Het leuke van januari is dat je een hoop nieuwe lopers ziet. Éénlingen, maar ook stelletjes. Waarschijnlijk voortgekomen uit de goede voornemens voor 2020. Sommigen hebben zich gelijk in een nieuwe hardloopoutfit gestoken geheel volgens de laatste mode. Anderen doen het wat voorzichtiger aan en beginnen in de joggingbroek en sweater die in de kast lagen (misschien nog van vorig jaar ) Leuk is het wel om wat nieuwe gezichten te zien. Sommigen zeggen nog wat onwennig hallo terug als je ze groet en anderen zwaaien alsof ze je al jaren kennen. Ben benieuwd hoeveel en wie ik nog in februari zie.
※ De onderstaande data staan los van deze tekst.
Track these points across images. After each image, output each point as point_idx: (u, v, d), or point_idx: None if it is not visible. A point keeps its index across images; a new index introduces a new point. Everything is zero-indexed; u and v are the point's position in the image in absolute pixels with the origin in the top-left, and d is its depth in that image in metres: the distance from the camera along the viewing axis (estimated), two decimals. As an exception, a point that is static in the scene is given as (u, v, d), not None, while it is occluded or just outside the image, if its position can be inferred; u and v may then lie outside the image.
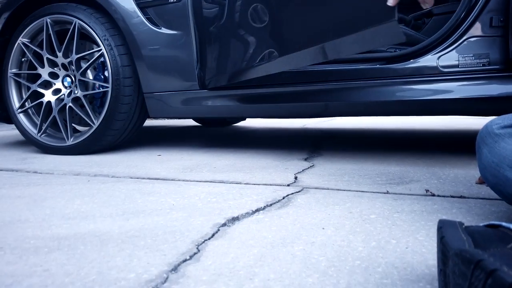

Het was heerlijk weer om te lopen. Ik had eigenlijk een laagje teveel aan, maar omdat ik rustig liep vond ik dat niet erg. De rits van mijn jas een stukje opdoen en de warmte kon ontsnappen. Ondertussen klonk de stem van James Taylor in mijn oren. Ik had gisteren een stapeltje nummers van hem op mijn Apple Watch gedownload. Al kende ik wel een paar nummers van hem, heb ik hem eigenlijk afgelopen jaar pas echt ontdekt en luister nu wekelijks een album. Zo liep ik dus mijn rondje. Rits een stukje open, luisterend naar James Taylor en andere lopers groetend (maar ook wandelaars, fietsers en eigenlijk iedereen) De tegenzin had allang plaatsgemaakt voor zin.

Toen ik thuis kwam sprak ik mijn buurman. Hij vroeg “hoe ver heb je gelopen, 20 km?” Ik antwoordde “nee een kort loopje van 6,6 km”. Hij zei “oh, dat is goed, want ik heb laatst gelezen dat korte loopjes gezonder zijn”. Ben ik het jaar dus goed begonnen.